Studio album by Will Butler
- Released: 10 March 2015
- Recorded: Electric Lady Studios
- Genre: Indie rock, garage rock, indie pop
- Length: 27:20
- Label: Merge

Will Butler chronology
|  | Policy (2015) | Friday Night (2016) |

= Policy (Will Butler album) =

Policy is the debut solo album by Will Butler, best known for his work in Canadian indie rock band Arcade Fire.
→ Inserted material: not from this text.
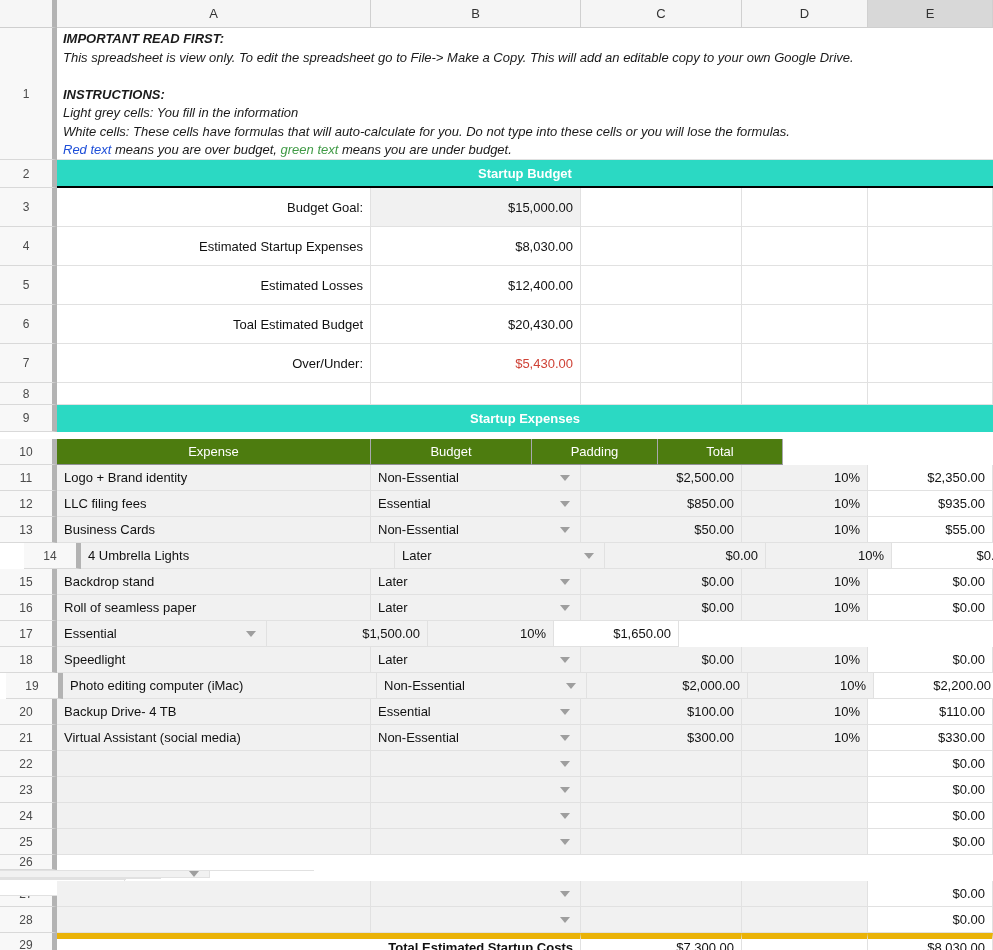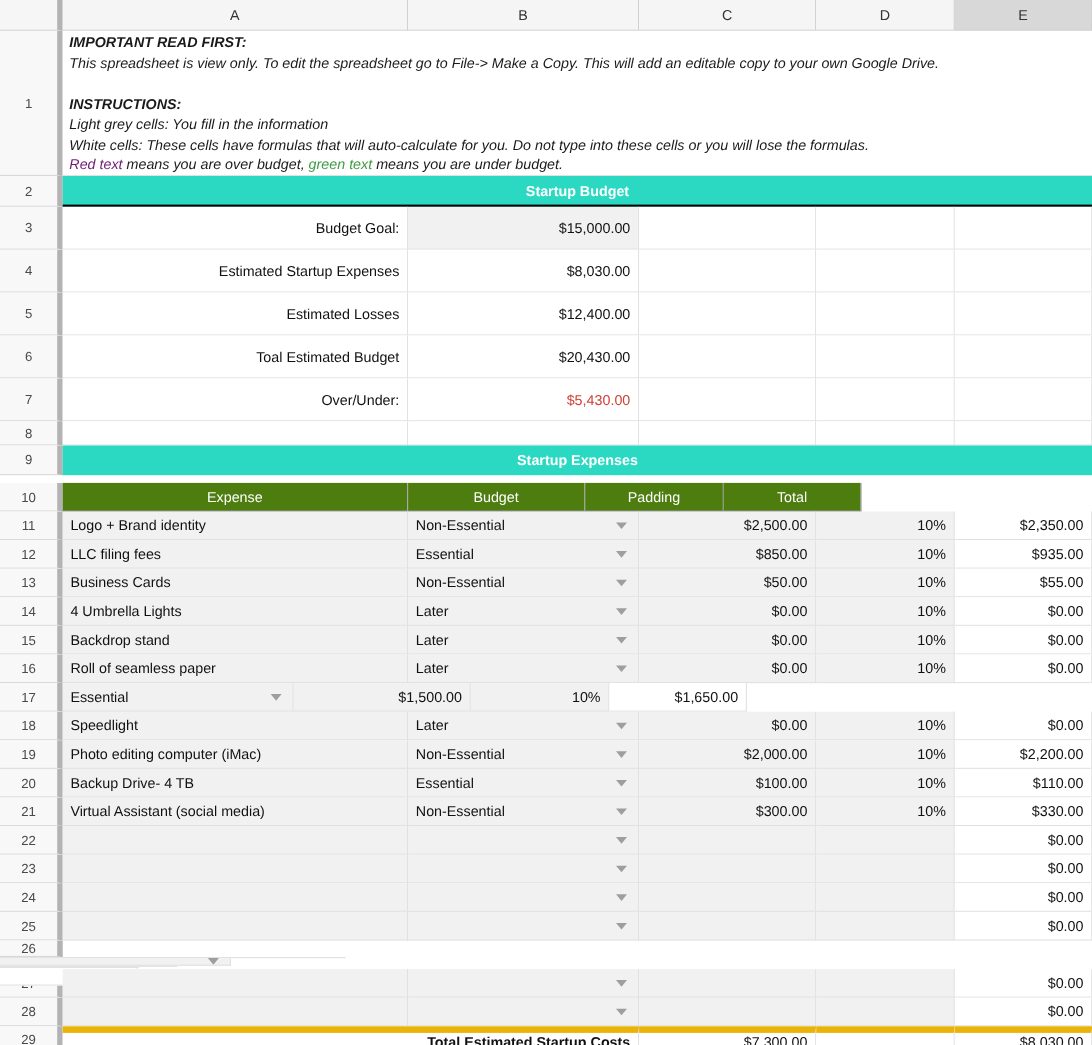"Red text" .instr .redtx { color: #701a75 -> #1d4ed8 }
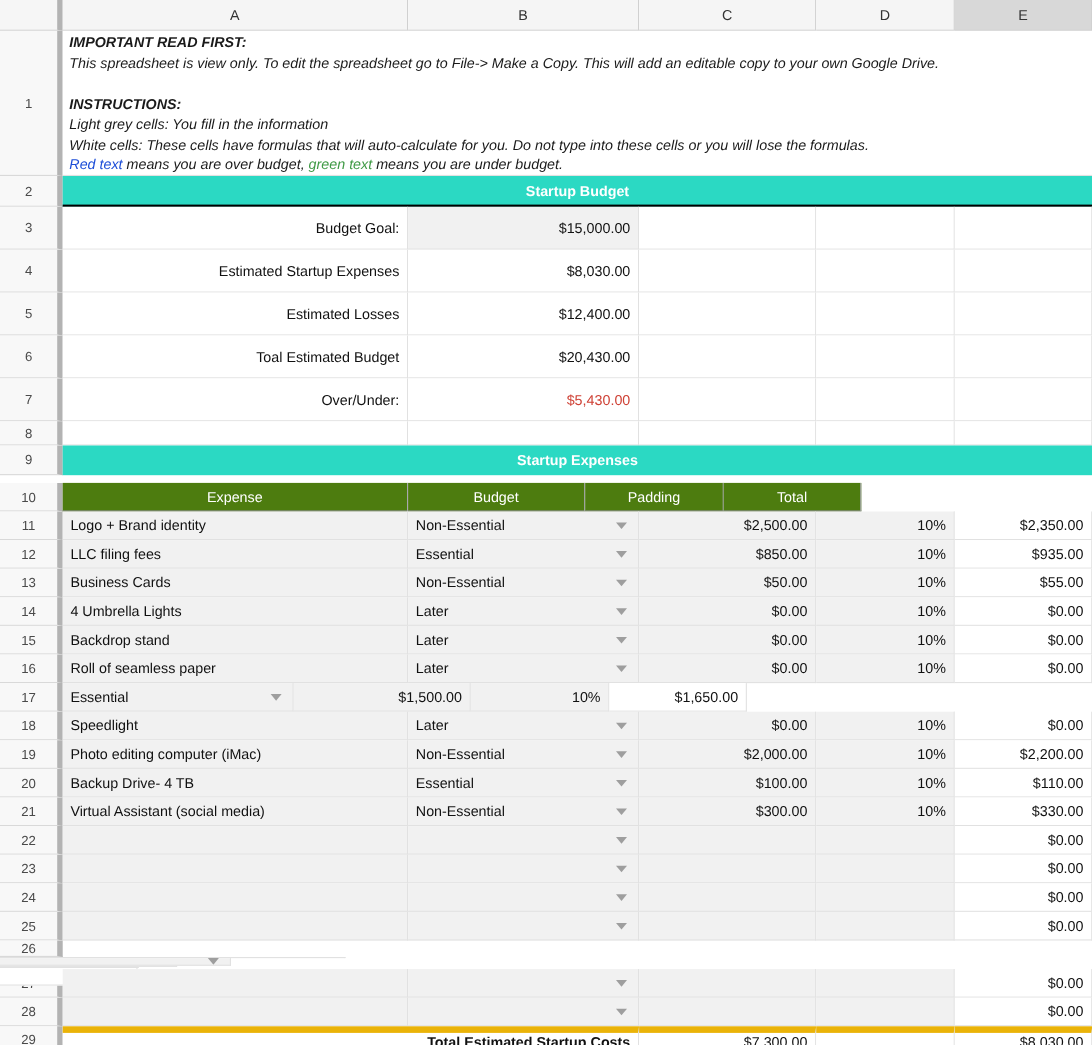"14" div.row { padding-left: none -> 24px }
The album was released on March 10, 2015 by Merge Records.

== Concept ==
Butler set out to make an album akin to what he calls "American Music". Butler has stated that "Policy is American music—in the tradition of the Violent Femmes, The Breeders, The Modern Lovers, Bob Dylan, Smokey Robinson, The Magnetic Fields, Ghostface Killah, and John Lennon (I know, but it counts)." He has called this type of music "Music where the holy fool runs afoul of the casual world".

== Recording and release ==
Policy was recorded in a week in Jimi Hendrix's old living room, which is now Studio C at Electric Lady Studios. Butler recorded it during a short break on Arcade Fire's Reflektor tour. All songs were recorded there, with the exception of "Something's Coming", which was recorded in Aaron Dessner's home recording studio, the recording place of The National. Additional work for the song was done in the basement of drummer Jeremy Gara. Most of the instrumentation had been done by Butler, with the exception of drums that were done by Gara, also of Arcade Fire. He also "Had a couple of friends come in to do clarinet, saxophone and backing vocals".
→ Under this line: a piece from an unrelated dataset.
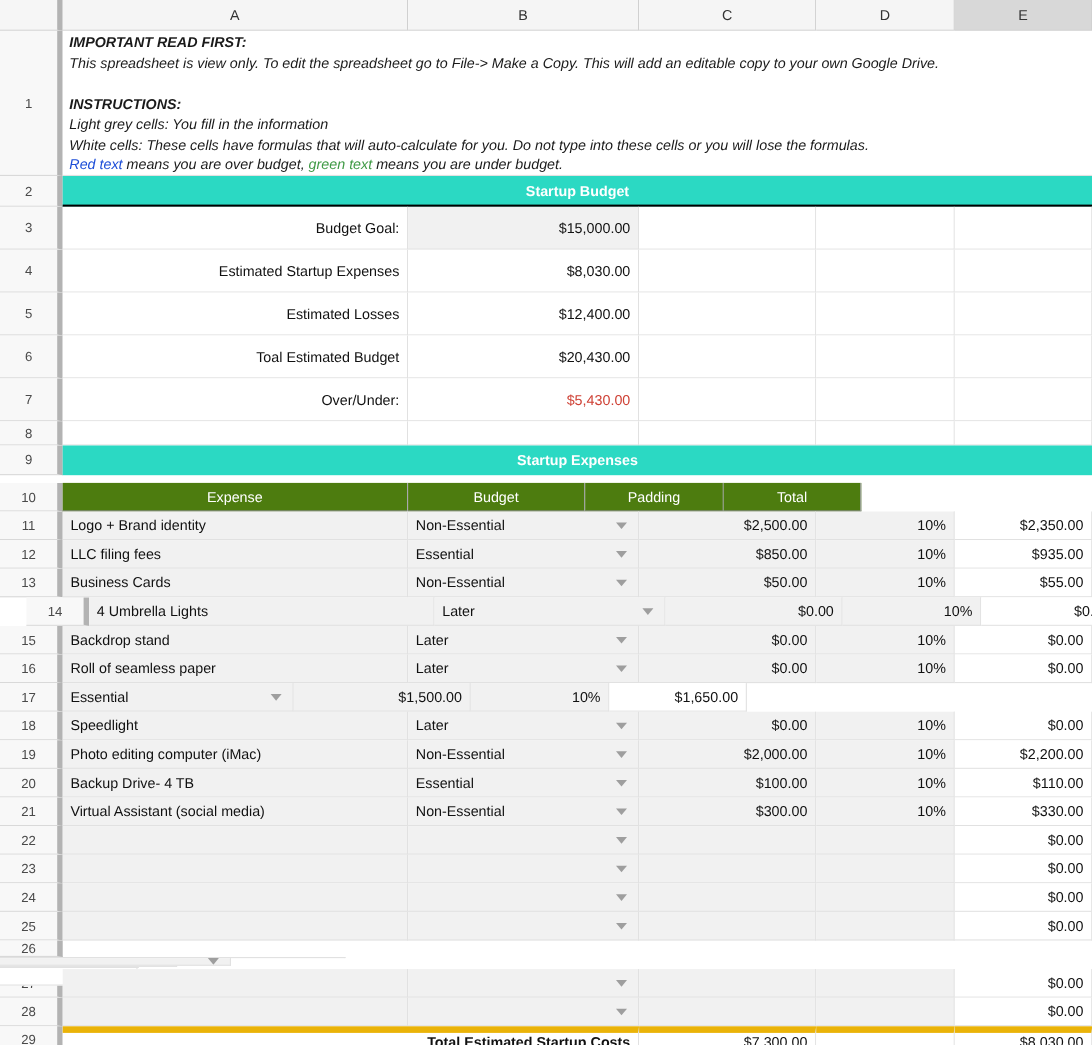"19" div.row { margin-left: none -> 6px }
The album was released on March 10, 2015, on the Merge Records website. The album was released digitally as a CD and an LP. Two singles were released before the launch of the album. They were "Take My Side" and "Anna". Both songs were released on the label's SoundCloud page, and a music video for "Anna" was released on Butler's YouTube channel.

== Reception ==

Policy received mostly positive reviews upon its release. It holds a Metacritic score of 72/100, aggregating "generally favorable reviews". A review from Rolling Stone praised the album for its intent on making what Butler calls "American Music", while still retaining a little bit of Arcade Fire, saying that "The first solo album by the younger Butler sibling in Arcade Fire is less than half the length of his band's 2013 Reflektor. Policy is also more playful, a montage of impulses — crunchy rock, apocalyptic electro-disco, solo-John Lennon balladry — that come like whiplash... In the melodic arc of "Son of God", a slice of The Suburbs skinned down to the folk-rock jitters of the Violent Femmes." SPIN said "This is the birth of Will Butler, solo artist, whose career seems just as woozily unpredictable and captivating as that of his 'day job'". Dean Essner of Consequence of Sound had mixed feelings about Policy: "May just be too slight to be successful, forcing its shortcomings to be amplified even if there are, in fact, many things to enjoy about this record".

Professional ratings
Aggregate scores
| Source | Rating |
| Metacritic | 72/100 |
Review scores
| Source | Rating |
| NOW |  |
| Spin | 8/10 |
| Pitchfork Media | 6.6/10 |
| NME | 7/10 |
| Rolling Stone |  |
| Magnet | 8.5/10 |
| Exclaim! | 6/10 |
| Slant Magazine |  |

== Track listing ==

| No. | Title | Lyrics | Length |
|---|---|---|---|
| 1. | "Take My Side" |  | 3:48 |
| 2. | "Anna" |  | 3:52 |
| 3. | "Finish What I Started" |  | 2:21 |
| 4. | "Son of God" |  | 2:53 |
| 5. | "Something's Coming" | Butler, Marcel Dzama, Jeremy Gara, Tim Kingsbury | 3:18 |
| 6. | "What I Want" |  | 4:10 |
| 7. | "Sing to Me" |  | 3:24 |
| 8. | "Witness" |  | 3:29 |
| Total length: |  |  | 27:20 |

== Personnel ==
All other artists who worked on Policy are unnamed by Butler.